Here are a few suggestions for Countries of the World

  • Morris Dancer or Beefeater to represent England
  • French Maid, Moulin Rouge Dancer, Frenchman or Gendarme for France
  • Matador or Flamenco Dancer representing Spain
  • Germany – Lederhosen and Bavarian hat. The female equivalent is the dirndl skirt (sometimes spelled dirndle).
  • Venetian – We stock a wide variety of Venetian style masks, and this can be teamed with a hooded cloak or cape and hat (the tricorn style works well).
  • Italy/Roman – Aside from the Venetian (above) or a Gangster (for the Mafia), Italy may be best represented by Togas or the Gladiator Costumes of Ancient Rome.
  • Greece – As with Italy, Greece may be represented by Togas (unless you favour the Demis Roussos-style robes).
  • Egyptian – Fezes and colourful Arabian-style robes may be used, or again, you can opt for the Cleopatra/Neferetiti/Pharoah look.
  • Arabia – Arabian Sheiks and Belly Dancers may be an obvious stereotype, but they can add the exotic element of Eastern Promise.
  • India – Standing between the Middle East (Arabia/Egypt) and the Oriental Far East of China, Japan, etc. India offers opportunities for Saris, Dhotis and Lungis, although you can also look to Bollywood for further costume ideas.
  • China – The traditional stereotype look is the two-piece silk tunic and trouser outfit with the shallow pointed Chinese hat (sometimes with an integrated pigtail).

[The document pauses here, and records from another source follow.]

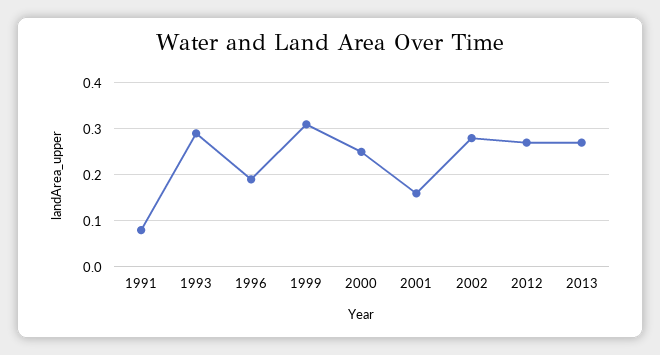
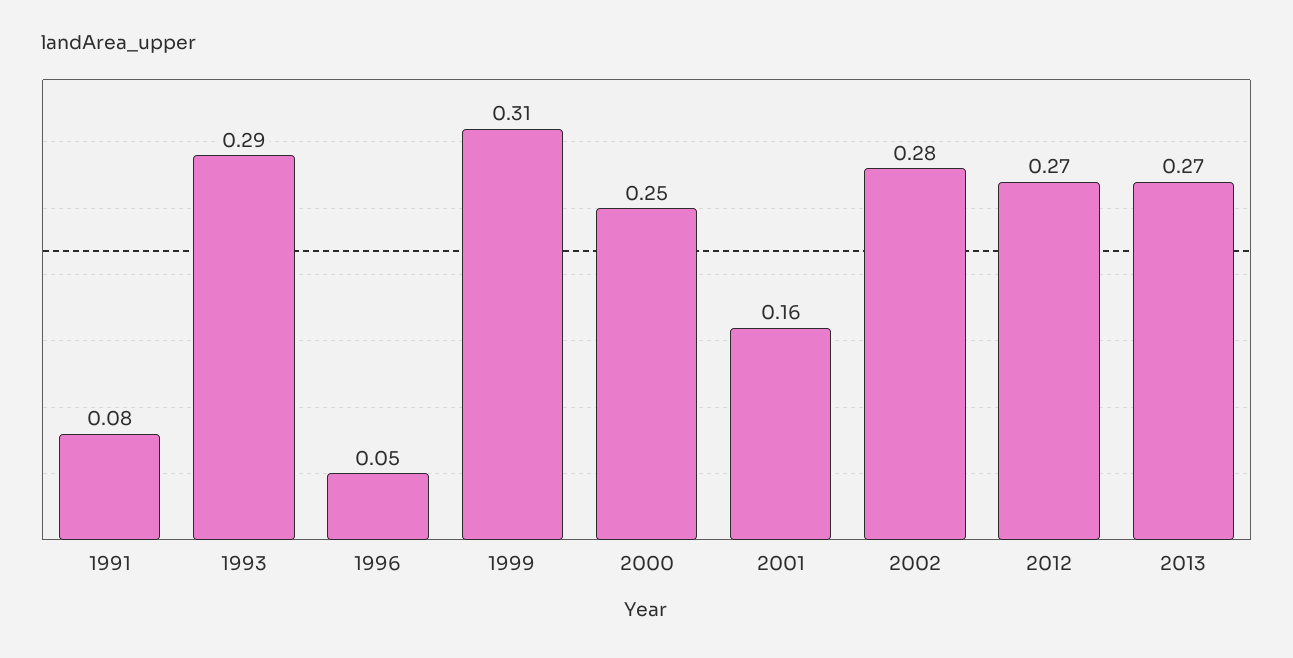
  {
    "1991": 0.08,
    "1993": 0.29,
-   "1996": 0.2,
+   "1996": 0.05,
    "1999": 0.31,
    "2000": 0.25,
    "2001": 0.16,
    "2002": 0.28,
    "2012": 0.27,
    "2013": 0.27
  }

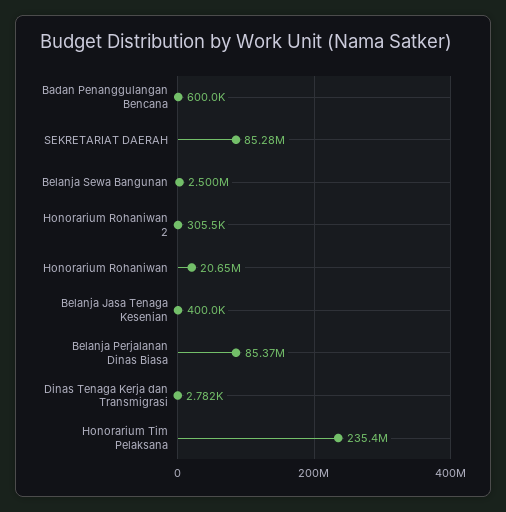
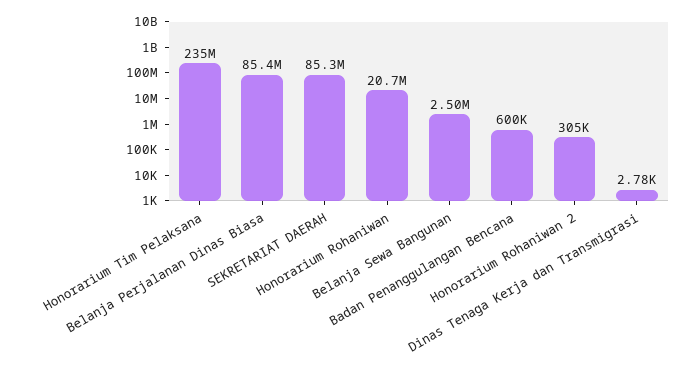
  {
    "Badan Penanggulangan Bencana": 600000,
    "SEKRETARIAT DAERAH": 85280000,
    "Belanja Sewa Bangunan": 2500000,
    "Honorarium Rohaniwan 2": 305500,
    "Honorarium Rohaniwan": 20650000,
-   "Belanja Jasa Tenaga Kesenian": 400000,
    "Belanja Perjalanan Dinas Biasa": 85370000,
    "Dinas Tenaga Kerja dan Transmigrasi": 2782,
    "Honorarium Tim Pelaksana": 235400000
  }

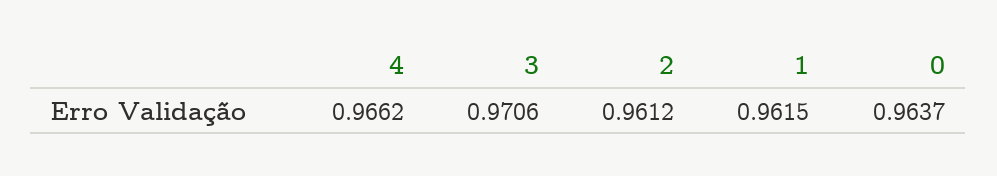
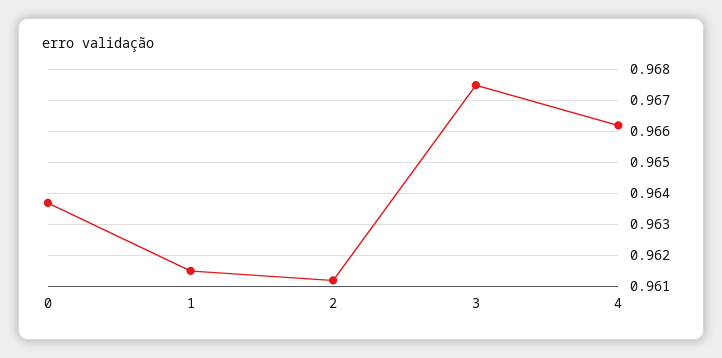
  {
    "4": 0.9662,
-   "3": 0.9706,
+   "3": 0.9675,
    "2": 0.9612,
    "1": 0.9615,
    "0": 0.9637
  }

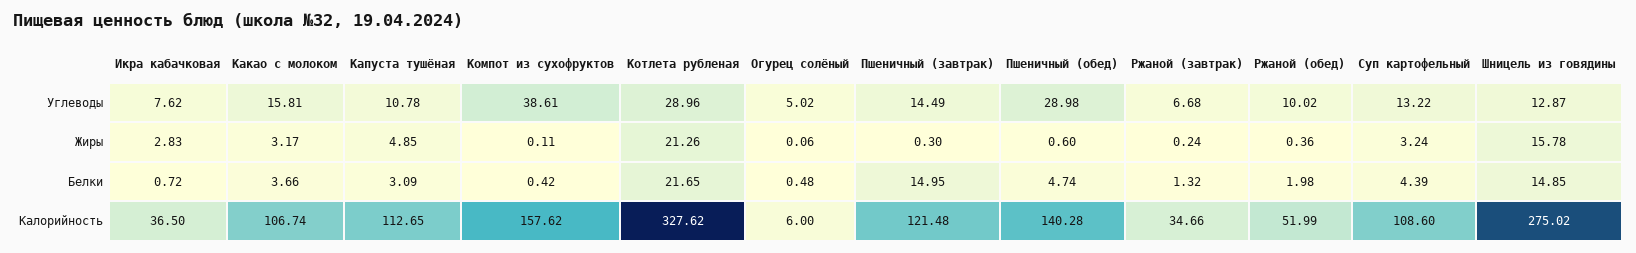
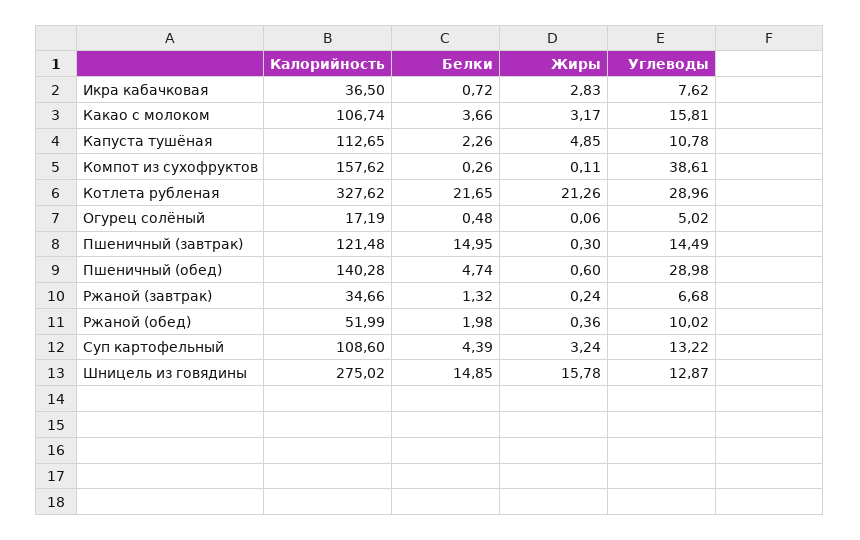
  {
    "Икра кабачковая": {
      "Углеводы": 7.62,
      "Жиры": 2.83,
      "Белки": 0.72,
      "Калорийность": 36.5
    },
    "Какао с молоком": {
      "Углеводы": 15.81,
      "Жиры": 3.17,
      "Белки": 3.66,
      "Калорийность": 106.74
    },
    "Капуста тушёная": {
      "Углеводы": 10.78,
      "Жиры": 4.85,
-     "Белки": 3.09,
+     "Белки": 2.26,
      "Калорийность": 112.65
    },
    "Компот из сухофруктов": {
      "Углеводы": 38.61,
      "Жиры": 0.11,
-     "Белки": 0.42,
+     "Белки": 0.26,
      "Калорийность": 157.62
    },
    "Котлета рубленая": {
      "Углеводы": 28.96,
      "Жиры": 21.26,
      "Белки": 21.65,
      "Калорийность": 327.62
    },
    "Огурец солёный": {
      "Углеводы": 5.02,
      "Жиры": 0.06,
      "Белки": 0.48,
-     "Калорийность": 6
+     "Калорийность": 17.19
    },
    "Пшеничный (завтрак)": {
      "Углеводы": 14.49,
      "Жиры": 0.3,
      "Белки": 14.95,
      "Калорийность": 121.48
    },
    "Пшеничный (обед)": {
      "Углеводы": 28.98,
      "Жиры": 0.6,
      "Белки": 4.74,
      "Калорийность": 140.28
    },
    "Ржаной (завтрак)": {
      "Углеводы": 6.68,
      "Жиры": 0.24,
      "Белки": 1.32,
      "Калорийность": 34.66
    },
    "Ржаной (обед)": {
      "Углеводы": 10.02,
      "Жиры": 0.36,
      "Белки": 1.98,
      "Калорийность": 51.99
    },
    "Суп картофельный": {
      "Углеводы": 13.22,
      "Жиры": 3.24,
      "Белки": 4.39,
      "Калорийность": 108.6
    },
    "Шницель из говядины": {
      "Углеводы": 12.87,
      "Жиры": 15.78,
      "Белки": 14.85,
      "Калорийность": 275.02
    }
  }

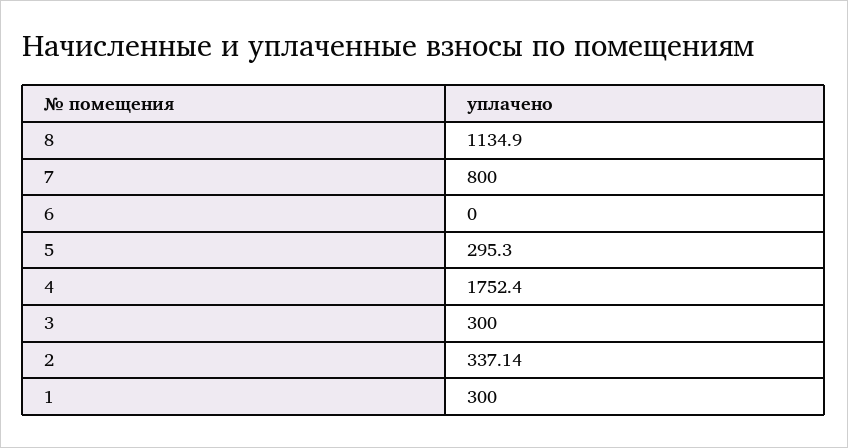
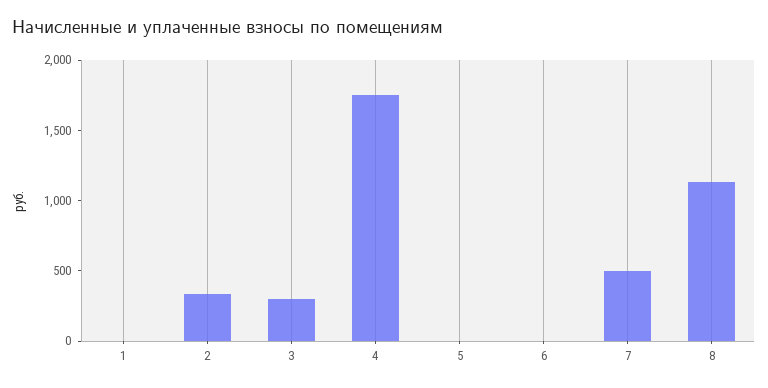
  {
    "8": 1134.9,
-   "7": 800,
+   "7": 500,
    "6": 0,
-   "5": 295.3,
+   "5": 0,
    "4": 1752.4,
    "3": 300,
    "2": 337.14,
-   "1": 300
+   "1": 0
  }

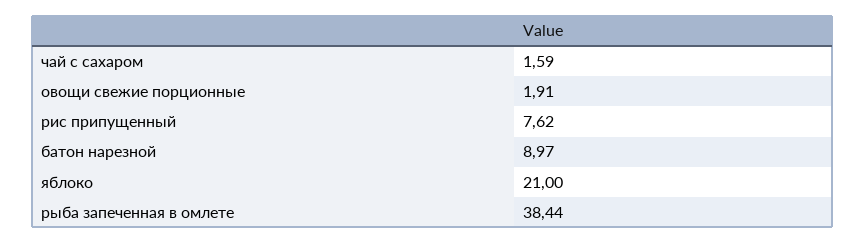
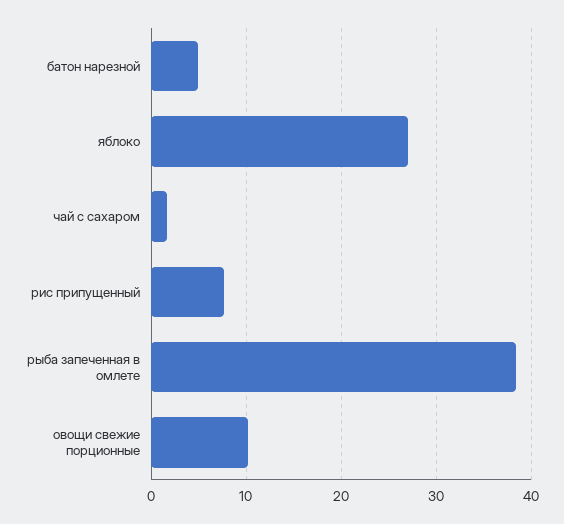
  {
    "чай с сахаром": 1.59,
-   "овощи свежие порционные": 1.91,
+   "овощи свежие порционные": 10,
    "рис припущенный": 7.62,
-   "батон нарезной": 8.97,
+   "батон нарезной": 5,
-   "яблоко": 21,
+   "яблоко": 27,
    "рыба запеченная в омлете": 38.44
  }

An alternative is the fitted and elegant Cheongsam.
  • Japan – Popular characters are the Geisha (elegant and the make-up, though elaborate and requiring some time/effort, is worth the effort), the black-clad Ninja or the more elaborate Samurai.
  • America – Like Britain, a single American national costume is difficult to define: One can choose the patriotic Uncle Sam or Lady Liberty (or Statue of Liberty) outfits. Alternatively, an American footballer or Cheerleader can work, as can Cowboys/Girls and Native American outfits. For a simple option, use  Hawaiian Shirts.
  • Canada – Unless you can find a Beaver outfit (there are some on the market, but they tend to be the non-party friendly mascot style), the choice is a Canadian Mountie.
  • Mexico – Aside from the Mexican Poncho & Sombrero approach, there are, uniquely, some food costume options such as the Taco, the Tequila bottle or the Chilli Pepper.
  • Latin America – Aside from ponchos (as used by gouchos on the pampas), Latin America is usually portrayed with dance costumes in the Latin/Spanish style – Flamenco, Brazilian, Rumba or Salsa or characters such as Carmen Miranda. With the Olympics and World Cup in prospect, some may choose the Brazilian football kit option, or our Rumba Man costume
  • Caribbean – Possibly the best known of the Caribbean countries is Jamaica, with its dreadlock Rastafarian look or Bob Marley-style outfits. For an alternative colourful look, how about the carnival costumes of Trinidad & Tobago.
  • Russia – Choices here probably involve fur-hatted Cossacks or the peasant-like Baboushkas.
  • Australian – As mentioned above, the stereotype image is the Outbacker in a safari-suit and corked hat. Alternatively you can choose characters such as Dame Edna Everage or Crocodile Dundee.If you can’t settle on a particular country, why not go as a Tourist? There are a few OTT designs on the market, or you can improvise your own using items you have picked up on your own travels.Further alternatives are Animals from particular Countries. Bon voyage.